Zero scientific proof.
The USA's positivity and death rates are increasing, and it's moved from autumn to summer - so getting hotter means more deaths!
Here's what has been happening in Mexico as summer came around:
View attachment 106356

About the best we can say is that in cold winters people generally are more susceptible to colds and viruses. However, viral transmission is not reliant on temperature and, in the case of COV19, clearly related to "behaviour" and poor mitigation controls.

Unlike the flu season being winter COV19 appears to be 12 months of the year.

What I find amazing is the opinion its not much more than a bad flu is still around while thousands of medical staff world wide have died of COV19 yet those numbers don't exist for any flu.
 
Unlike the flu season being winter COV19 appears to be 12 months of the year.

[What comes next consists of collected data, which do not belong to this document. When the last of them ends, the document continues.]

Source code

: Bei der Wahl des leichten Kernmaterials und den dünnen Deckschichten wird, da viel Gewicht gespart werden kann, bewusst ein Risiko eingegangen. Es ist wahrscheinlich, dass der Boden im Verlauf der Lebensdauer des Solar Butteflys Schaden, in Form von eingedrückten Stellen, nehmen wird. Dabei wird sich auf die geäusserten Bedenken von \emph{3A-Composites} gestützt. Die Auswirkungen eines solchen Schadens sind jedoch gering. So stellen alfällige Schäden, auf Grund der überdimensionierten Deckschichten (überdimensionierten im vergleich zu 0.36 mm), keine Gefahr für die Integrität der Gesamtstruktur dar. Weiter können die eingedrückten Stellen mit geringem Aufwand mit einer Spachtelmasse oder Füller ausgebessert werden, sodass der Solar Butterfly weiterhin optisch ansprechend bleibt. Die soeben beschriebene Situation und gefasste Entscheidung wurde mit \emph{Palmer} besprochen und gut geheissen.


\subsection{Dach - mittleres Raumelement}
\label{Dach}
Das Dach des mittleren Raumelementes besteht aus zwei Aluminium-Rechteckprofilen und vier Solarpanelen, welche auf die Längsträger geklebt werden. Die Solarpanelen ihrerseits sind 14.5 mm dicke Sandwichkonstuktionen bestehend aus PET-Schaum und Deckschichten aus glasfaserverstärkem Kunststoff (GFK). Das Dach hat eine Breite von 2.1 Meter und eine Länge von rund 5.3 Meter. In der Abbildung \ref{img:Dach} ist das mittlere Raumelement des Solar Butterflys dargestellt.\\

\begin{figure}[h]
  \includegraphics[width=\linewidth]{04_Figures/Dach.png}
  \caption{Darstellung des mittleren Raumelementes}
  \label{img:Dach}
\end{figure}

What I find amazing is the opinion its not much more than a bad flu is still around while thousands of medical staff world wide have died of COV19 yet those numbers don't exist for any flu.
As I said, "spread" is about behaviour/mitigation strategies as the data for Australia already shows the common flu has not resulted in the usual death rate.
The sad thing about some of the posts in this thread is the reluctance to appreciate the severity of COV19 over the flu in terms of infection rate, recovery duration, medical intervention requirement, stress on hospital systems, morbidity, and that's aside from the attendant economic consequences related to workers and workplaces and, ultimately GDP loss.